[Start of Attachment]
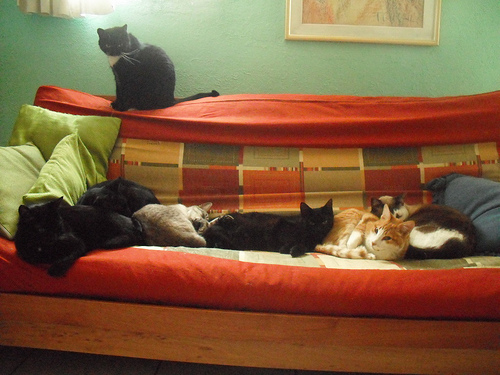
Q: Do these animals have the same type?
A: Yes, all the animals are cats.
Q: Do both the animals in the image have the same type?
A: Yes, all the animals are cats.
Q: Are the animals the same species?
A: Yes, all the animals are cats.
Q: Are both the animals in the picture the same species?
A: Yes, all the animals are cats.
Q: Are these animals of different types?
A: No, all the animals are cats.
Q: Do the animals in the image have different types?
A: No, all the animals are cats.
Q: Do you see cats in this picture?
A: Yes, there is a cat.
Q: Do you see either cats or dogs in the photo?
A: Yes, there is a cat.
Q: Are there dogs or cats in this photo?
A: Yes, there is a cat.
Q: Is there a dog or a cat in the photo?
A: Yes, there is a cat.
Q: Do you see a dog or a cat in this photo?
A: Yes, there is a cat.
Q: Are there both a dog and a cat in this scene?
A: No, there is a cat but no dogs.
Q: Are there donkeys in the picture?
A: No, there are no donkeys.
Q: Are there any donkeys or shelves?
A: No, there are no donkeys or shelves.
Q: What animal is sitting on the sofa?
A: The cat is sitting on the sofa.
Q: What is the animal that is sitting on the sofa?
A: The animal is a cat.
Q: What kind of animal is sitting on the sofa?
A: The animal is a cat.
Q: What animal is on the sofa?
A: The cat is on the sofa.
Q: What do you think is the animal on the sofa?
A: The animal is a cat.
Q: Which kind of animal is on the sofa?
A: The animal is a cat.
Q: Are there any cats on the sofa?
A: Yes, there is a cat on the sofa.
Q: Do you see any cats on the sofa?
A: Yes, there is a cat on the sofa.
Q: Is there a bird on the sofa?
A: No, there is a cat on the sofa.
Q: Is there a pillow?
A: Yes, there is a pillow.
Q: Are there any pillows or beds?
A: Yes, there is a pillow.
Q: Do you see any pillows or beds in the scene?
A: Yes, there is a pillow.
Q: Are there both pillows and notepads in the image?
A: No, there is a pillow but no notepads.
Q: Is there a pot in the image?
A: No, there are no pots.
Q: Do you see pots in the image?
A: No, there are no pots.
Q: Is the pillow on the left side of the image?
A: Yes, the pillow is on the left of the image.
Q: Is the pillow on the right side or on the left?
A: The pillow is on the left of the image.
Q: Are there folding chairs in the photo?
A: No, there are no folding chairs.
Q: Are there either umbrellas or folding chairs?
A: No, there are no folding chairs or umbrellas.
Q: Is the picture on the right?
A: Yes, the picture is on the right of the image.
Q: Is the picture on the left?
A: No, the picture is on the right of the image.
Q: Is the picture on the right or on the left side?
A: The picture is on the right of the image.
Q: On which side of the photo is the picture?
A: The picture is on the right of the image.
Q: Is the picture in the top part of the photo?
A: Yes, the picture is in the top of the image.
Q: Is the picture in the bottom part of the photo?
A: No, the picture is in the top of the image.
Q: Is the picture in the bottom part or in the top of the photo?
A: The picture is in the top of the image.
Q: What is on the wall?
A: The picture is on the wall.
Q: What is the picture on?
A: The picture is on the wall.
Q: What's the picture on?
A: The picture is on the wall.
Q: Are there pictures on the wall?
A: Yes, there is a picture on the wall.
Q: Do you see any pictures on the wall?
A: Yes, there is a picture on the wall.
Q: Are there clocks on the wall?
A: No, there is a picture on the wall.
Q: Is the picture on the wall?
A: Yes, the picture is on the wall.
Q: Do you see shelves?
A: No, there are no shelves.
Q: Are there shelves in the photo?
A: No, there are no shelves.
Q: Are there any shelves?
A: No, there are no shelves.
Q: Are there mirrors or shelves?
A: No, there are no shelves or mirrors.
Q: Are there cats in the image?
A: Yes, there is a cat.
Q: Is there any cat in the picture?
A: Yes, there is a cat.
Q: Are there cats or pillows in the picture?
A: Yes, there is a cat.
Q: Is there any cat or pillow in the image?
A: Yes, there is a cat.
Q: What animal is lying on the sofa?
A: The cat is lying on the sofa.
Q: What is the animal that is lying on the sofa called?
A: The animal is a cat.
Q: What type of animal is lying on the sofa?
A: The animal is a cat.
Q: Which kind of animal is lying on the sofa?
A: The animal is a cat.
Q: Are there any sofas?
A: Yes, there is a sofa.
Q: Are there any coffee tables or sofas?
A: Yes, there is a sofa.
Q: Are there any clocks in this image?
A: No, there are no clocks.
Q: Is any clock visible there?
A: No, there are no clocks.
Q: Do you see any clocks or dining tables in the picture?
A: No, there are no clocks or dining tables.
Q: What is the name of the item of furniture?
A: The piece of furniture is a sofa.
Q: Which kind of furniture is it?
A: The piece of furniture is a sofa.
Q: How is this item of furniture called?
A: This is a sofa.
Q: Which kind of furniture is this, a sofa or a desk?
A: This is a sofa.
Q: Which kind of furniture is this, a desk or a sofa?
A: This is a sofa.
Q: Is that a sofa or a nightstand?
A: That is a sofa.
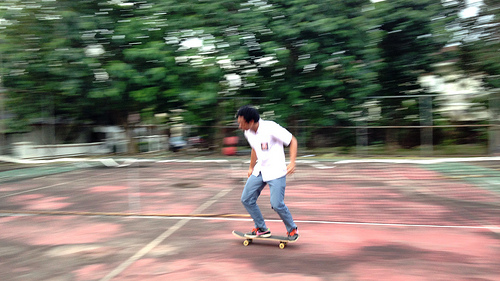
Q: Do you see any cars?
A: No, there are no cars.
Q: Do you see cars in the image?
A: No, there are no cars.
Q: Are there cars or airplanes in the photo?
A: No, there are no cars or airplanes.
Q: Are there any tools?
A: No, there are no tools.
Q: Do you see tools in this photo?
A: No, there are no tools.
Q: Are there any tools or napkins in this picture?
A: No, there are no tools or napkins.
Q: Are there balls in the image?
A: No, there are no balls.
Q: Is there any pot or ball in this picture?
A: No, there are no balls or pots.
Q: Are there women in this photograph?
A: No, there are no women.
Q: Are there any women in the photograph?
A: No, there are no women.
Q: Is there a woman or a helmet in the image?
A: No, there are no women or helmets.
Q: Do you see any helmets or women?
A: No, there are no women or helmets.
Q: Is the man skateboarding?
A: Yes, the man is skateboarding.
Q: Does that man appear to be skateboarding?
A: Yes, the man is skateboarding.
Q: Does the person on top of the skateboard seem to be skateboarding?
A: Yes, the man is skateboarding.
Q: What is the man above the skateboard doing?
A: The man is skateboarding.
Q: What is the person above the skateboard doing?
A: The man is skateboarding.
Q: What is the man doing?
A: The man is skateboarding.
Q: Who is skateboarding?
A: The man is skateboarding.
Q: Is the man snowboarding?
A: No, the man is skateboarding.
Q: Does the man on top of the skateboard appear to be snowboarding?
A: No, the man is skateboarding.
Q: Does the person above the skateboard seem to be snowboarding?
A: No, the man is skateboarding.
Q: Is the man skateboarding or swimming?
A: The man is skateboarding.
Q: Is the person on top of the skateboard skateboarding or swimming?
A: The man is skateboarding.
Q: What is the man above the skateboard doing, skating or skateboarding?
A: The man is skateboarding.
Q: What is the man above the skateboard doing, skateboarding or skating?
A: The man is skateboarding.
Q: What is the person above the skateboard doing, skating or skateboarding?
A: The man is skateboarding.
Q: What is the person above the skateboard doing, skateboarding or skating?
A: The man is skateboarding.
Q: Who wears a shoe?
A: The man wears a shoe.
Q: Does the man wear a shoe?
A: Yes, the man wears a shoe.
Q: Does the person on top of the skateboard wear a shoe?
A: Yes, the man wears a shoe.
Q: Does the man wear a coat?
A: No, the man wears a shoe.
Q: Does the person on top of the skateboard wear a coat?
A: No, the man wears a shoe.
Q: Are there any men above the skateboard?
A: Yes, there is a man above the skateboard.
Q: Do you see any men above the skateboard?
A: Yes, there is a man above the skateboard.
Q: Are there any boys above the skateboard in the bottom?
A: No, there is a man above the skateboard.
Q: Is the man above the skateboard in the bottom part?
A: Yes, the man is above the skateboard.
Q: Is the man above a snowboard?
A: No, the man is above the skateboard.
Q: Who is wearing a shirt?
A: The man is wearing a shirt.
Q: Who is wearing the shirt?
A: The man is wearing a shirt.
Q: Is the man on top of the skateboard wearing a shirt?
A: Yes, the man is wearing a shirt.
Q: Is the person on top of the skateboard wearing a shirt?
A: Yes, the man is wearing a shirt.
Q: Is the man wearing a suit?
A: No, the man is wearing a shirt.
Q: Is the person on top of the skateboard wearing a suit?
A: No, the man is wearing a shirt.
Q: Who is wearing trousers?
A: The man is wearing trousers.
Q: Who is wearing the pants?
A: The man is wearing trousers.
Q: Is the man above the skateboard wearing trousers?
A: Yes, the man is wearing trousers.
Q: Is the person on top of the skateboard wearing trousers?
A: Yes, the man is wearing trousers.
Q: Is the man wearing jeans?
A: No, the man is wearing trousers.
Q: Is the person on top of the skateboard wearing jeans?
A: No, the man is wearing trousers.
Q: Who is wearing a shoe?
A: The man is wearing a shoe.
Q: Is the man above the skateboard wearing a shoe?
A: Yes, the man is wearing a shoe.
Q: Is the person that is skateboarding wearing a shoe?
A: Yes, the man is wearing a shoe.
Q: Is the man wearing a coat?
A: No, the man is wearing a shoe.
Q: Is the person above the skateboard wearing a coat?
A: No, the man is wearing a shoe.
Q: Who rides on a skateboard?
A: The man rides on a skateboard.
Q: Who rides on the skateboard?
A: The man rides on a skateboard.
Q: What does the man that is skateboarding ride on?
A: The man rides on a skateboard.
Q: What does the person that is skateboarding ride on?
A: The man rides on a skateboard.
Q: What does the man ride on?
A: The man rides on a skateboard.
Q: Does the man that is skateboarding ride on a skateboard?
A: Yes, the man rides on a skateboard.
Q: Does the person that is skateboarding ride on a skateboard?
A: Yes, the man rides on a skateboard.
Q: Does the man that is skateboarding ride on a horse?
A: No, the man rides on a skateboard.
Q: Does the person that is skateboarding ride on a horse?
A: No, the man rides on a skateboard.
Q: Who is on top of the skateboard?
A: The man is on top of the skateboard.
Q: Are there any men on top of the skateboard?
A: Yes, there is a man on top of the skateboard.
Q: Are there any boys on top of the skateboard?
A: No, there is a man on top of the skateboard.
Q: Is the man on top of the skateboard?
A: Yes, the man is on top of the skateboard.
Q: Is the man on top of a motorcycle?
A: No, the man is on top of the skateboard.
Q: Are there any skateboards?
A: Yes, there is a skateboard.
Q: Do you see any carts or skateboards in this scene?
A: Yes, there is a skateboard.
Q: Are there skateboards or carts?
A: Yes, there is a skateboard.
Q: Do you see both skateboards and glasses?
A: No, there is a skateboard but no glasses.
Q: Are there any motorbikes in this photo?
A: No, there are no motorbikes.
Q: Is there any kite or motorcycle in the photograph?
A: No, there are no motorcycles or kites.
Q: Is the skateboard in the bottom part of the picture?
A: Yes, the skateboard is in the bottom of the image.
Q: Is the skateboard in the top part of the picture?
A: No, the skateboard is in the bottom of the image.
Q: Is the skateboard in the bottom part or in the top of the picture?
A: The skateboard is in the bottom of the image.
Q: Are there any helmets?
A: No, there are no helmets.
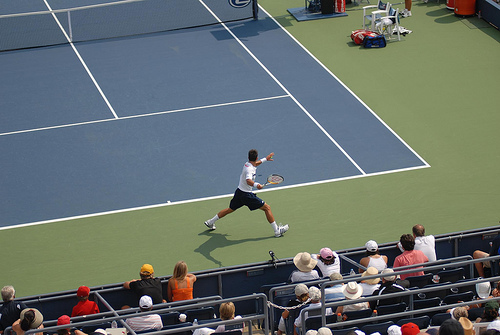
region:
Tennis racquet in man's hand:
[265, 170, 283, 190]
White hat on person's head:
[362, 240, 380, 247]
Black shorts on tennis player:
[231, 189, 266, 210]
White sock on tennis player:
[272, 223, 279, 232]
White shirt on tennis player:
[241, 158, 255, 191]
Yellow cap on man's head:
[139, 262, 155, 274]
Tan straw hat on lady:
[295, 253, 317, 271]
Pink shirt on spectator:
[393, 249, 428, 271]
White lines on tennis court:
[3, 3, 427, 224]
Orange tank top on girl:
[170, 278, 194, 297]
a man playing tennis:
[105, 62, 375, 308]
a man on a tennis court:
[19, 41, 466, 290]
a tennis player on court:
[100, 16, 397, 303]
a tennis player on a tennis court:
[115, 83, 425, 288]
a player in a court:
[119, 79, 398, 296]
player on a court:
[132, 81, 439, 303]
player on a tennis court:
[100, 146, 397, 278]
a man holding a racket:
[99, 79, 392, 276]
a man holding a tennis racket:
[166, 100, 346, 241]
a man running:
[182, 114, 327, 264]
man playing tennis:
[201, 133, 295, 240]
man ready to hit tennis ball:
[203, 142, 296, 246]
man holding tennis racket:
[208, 147, 290, 234]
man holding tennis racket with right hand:
[213, 145, 291, 237]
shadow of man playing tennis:
[190, 230, 272, 265]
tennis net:
[1, 0, 265, 42]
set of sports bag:
[345, 25, 389, 52]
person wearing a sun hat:
[288, 249, 318, 274]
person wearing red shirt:
[67, 293, 102, 316]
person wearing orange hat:
[136, 260, 156, 283]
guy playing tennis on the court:
[190, 124, 302, 243]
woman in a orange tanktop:
[164, 258, 197, 303]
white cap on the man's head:
[362, 236, 379, 252]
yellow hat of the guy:
[132, 260, 155, 277]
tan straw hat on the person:
[290, 244, 318, 275]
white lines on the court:
[100, 81, 187, 163]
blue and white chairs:
[360, 0, 405, 42]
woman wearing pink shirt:
[386, 233, 429, 278]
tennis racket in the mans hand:
[267, 168, 282, 193]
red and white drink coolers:
[442, 2, 474, 24]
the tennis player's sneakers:
[204, 213, 296, 243]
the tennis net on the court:
[3, 0, 278, 82]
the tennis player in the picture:
[213, 149, 298, 240]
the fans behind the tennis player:
[11, 254, 499, 331]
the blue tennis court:
[5, 3, 428, 229]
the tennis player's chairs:
[349, 5, 422, 49]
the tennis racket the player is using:
[266, 172, 293, 200]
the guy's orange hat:
[133, 260, 156, 274]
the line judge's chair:
[284, 1, 361, 21]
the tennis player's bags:
[347, 27, 390, 56]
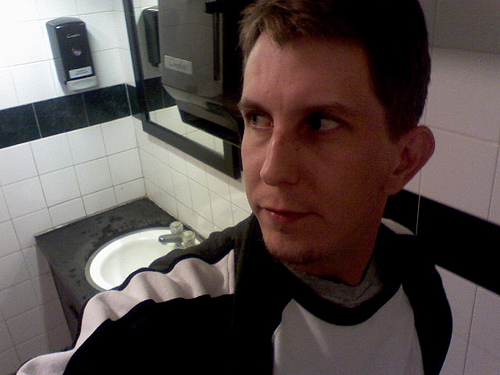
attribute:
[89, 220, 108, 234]
water — splashes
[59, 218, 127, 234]
water — splashes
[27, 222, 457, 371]
top — white, black , man's 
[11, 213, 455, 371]
shirt — BLACK , WHITE , striped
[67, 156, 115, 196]
tile — white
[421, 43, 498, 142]
tile — white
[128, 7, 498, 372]
wall — white, tile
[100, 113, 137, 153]
tile — white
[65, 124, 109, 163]
tile — white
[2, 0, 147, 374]
wall — white, tile, tiled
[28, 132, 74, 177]
tile — white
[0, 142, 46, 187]
tile — white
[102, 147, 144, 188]
tile — white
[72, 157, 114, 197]
tile — white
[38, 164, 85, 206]
tile — white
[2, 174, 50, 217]
tile — white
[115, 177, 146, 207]
tile — white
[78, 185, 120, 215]
tile — white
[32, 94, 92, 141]
tile — black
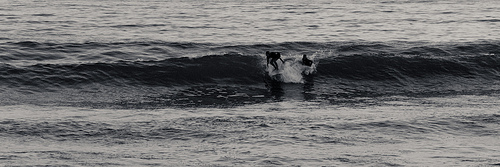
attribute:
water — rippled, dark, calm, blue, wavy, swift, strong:
[1, 1, 500, 165]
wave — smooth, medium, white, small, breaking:
[63, 55, 500, 86]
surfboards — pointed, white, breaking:
[269, 68, 317, 79]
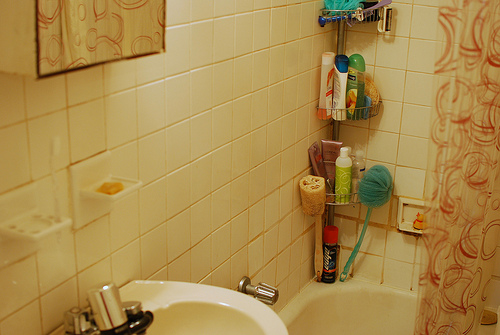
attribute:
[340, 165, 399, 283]
shower scrub — green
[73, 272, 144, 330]
faucet — silver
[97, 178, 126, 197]
soap — yellow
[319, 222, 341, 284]
bottle — black, red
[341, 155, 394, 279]
scrub — green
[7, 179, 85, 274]
toothbrush holder — ceramic, empty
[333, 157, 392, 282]
scrubber — green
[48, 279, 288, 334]
sink — white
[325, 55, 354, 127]
bottle — green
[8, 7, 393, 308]
wall — tiled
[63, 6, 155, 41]
mirror — metal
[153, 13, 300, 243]
wall — tiled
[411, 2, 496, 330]
curtain — clear, red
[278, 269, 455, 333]
bath tub — ceramic, white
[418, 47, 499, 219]
curtain — red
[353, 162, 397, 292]
poof — blue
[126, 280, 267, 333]
sink — ceramic, white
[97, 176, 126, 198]
bar soap — yellow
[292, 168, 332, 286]
loofah — leaning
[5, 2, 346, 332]
wall — tiled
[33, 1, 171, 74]
medicine cabinet — mirrored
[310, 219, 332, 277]
handle — wooden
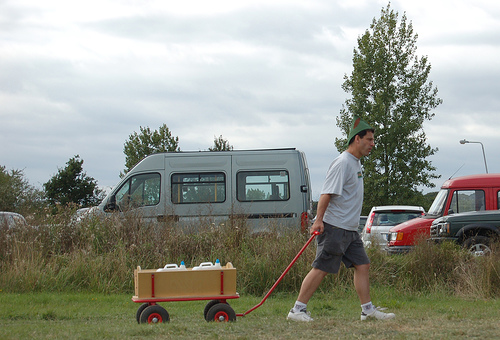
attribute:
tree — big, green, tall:
[330, 12, 429, 213]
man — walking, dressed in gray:
[286, 120, 382, 313]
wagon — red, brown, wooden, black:
[125, 262, 289, 321]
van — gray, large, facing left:
[73, 153, 345, 243]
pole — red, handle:
[237, 236, 319, 284]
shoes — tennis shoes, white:
[297, 301, 407, 333]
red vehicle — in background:
[391, 184, 500, 258]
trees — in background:
[6, 158, 137, 211]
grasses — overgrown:
[38, 229, 112, 290]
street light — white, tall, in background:
[460, 127, 491, 172]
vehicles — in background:
[366, 172, 499, 290]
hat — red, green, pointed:
[344, 118, 376, 133]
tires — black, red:
[129, 306, 243, 322]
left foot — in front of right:
[355, 294, 406, 339]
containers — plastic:
[147, 255, 257, 266]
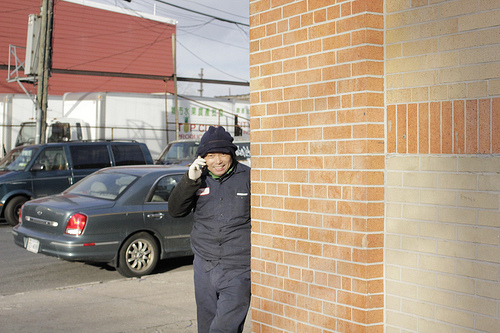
[End of Attachment]
* **Task item**: Retype everything in the records above, from the start down through the line containing "A: No, there is a cat but no dogs.", keeping each line unchanged and leaving out the pictures.

* **Exercise response**:
Q: Do these animals have the same type?
A: Yes, all the animals are cats.
Q: Do both the animals in the image have the same type?
A: Yes, all the animals are cats.
Q: Are the animals the same species?
A: Yes, all the animals are cats.
Q: Are both the animals in the picture the same species?
A: Yes, all the animals are cats.
Q: Are these animals of different types?
A: No, all the animals are cats.
Q: Do the animals in the image have different types?
A: No, all the animals are cats.
Q: Do you see cats in this picture?
A: Yes, there is a cat.
Q: Do you see either cats or dogs in the photo?
A: Yes, there is a cat.
Q: Are there dogs or cats in this photo?
A: Yes, there is a cat.
Q: Is there a dog or a cat in the photo?
A: Yes, there is a cat.
Q: Do you see a dog or a cat in this photo?
A: Yes, there is a cat.
Q: Are there both a dog and a cat in this scene?
A: No, there is a cat but no dogs.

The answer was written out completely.